ECLI:NL:GHAMS:2017:813
Gerechtshof Amsterdam
- Hoger beroep
- Rechtspraak.nl
Schorsing van voorlopige hechtenis van verdachte opgeheven na schending voorwaarden
In deze zaak heeft het Gerechtshof Amsterdam op 15 februari 2017 een beschikking gegeven op een vordering van de officier van justitie tot opheffing van de schorsing van de voorlopige hechtenis van de verdachte. De verdachte, geboren in 1997 en woonachtig in Assendelft, was eerder op 5 januari 2017 in voorlopige hechtenis geschorst onder bepaalde voorwaarden. Deze schorsing was gebaseerd op een eerdere beschikking van het hof en een vonnis van de rechtbank Amsterdam van 9 december 2016.

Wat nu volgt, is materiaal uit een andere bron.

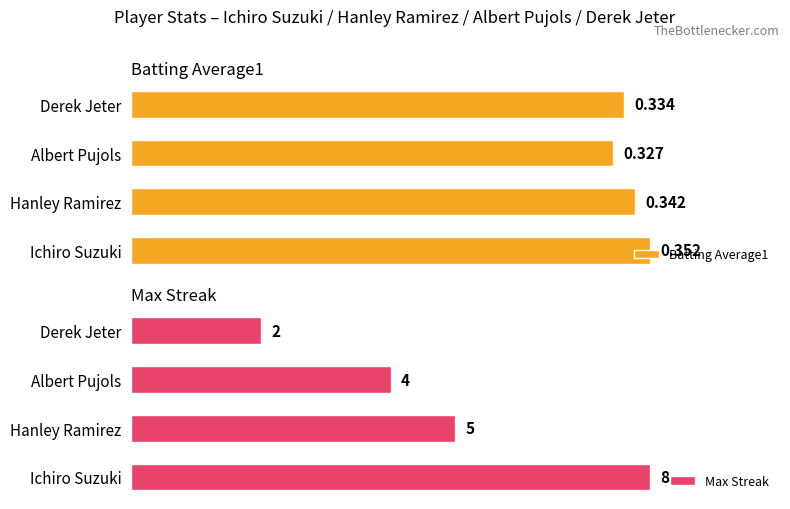

What are all the series names shown in the legend?

Batting Average1, Max Streak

Tijdens de behandeling in raadkamer heeft het hof kennisgenomen van de vordering en de relevante stukken, waaronder een rapport van GGZ Reclassering Palier van 10 februari 2017. Hieruit bleek dat de verdachte zich niet aan de opgelegde bijzondere voorwaarden had gehouden, doordat hij twee keer niet op afspraken was verschenen. Bovendien waren er ernstige bezwaren tegen de verdachte, waaronder mogelijke overtredingen van de Wet Wapens en Munitie en de Opiumwet, zoals vastgesteld in een bevel tot inbewaringstelling van de rechter-commissaris op 13 februari 2017.
Gezien deze omstandigheden heeft het hof geoordeeld dat de schorsing van de voorlopige hechtenis moest worden opgeheven. De persoonlijke omstandigheden die de verdachte aanvoerde, waren onvoldoende om de schorsing in stand te houden. De beslissing van het hof was om de schorsing van de voorlopige hechtenis op te heffen, wat op 15 februari 2017 werd vastgesteld in raadkamer.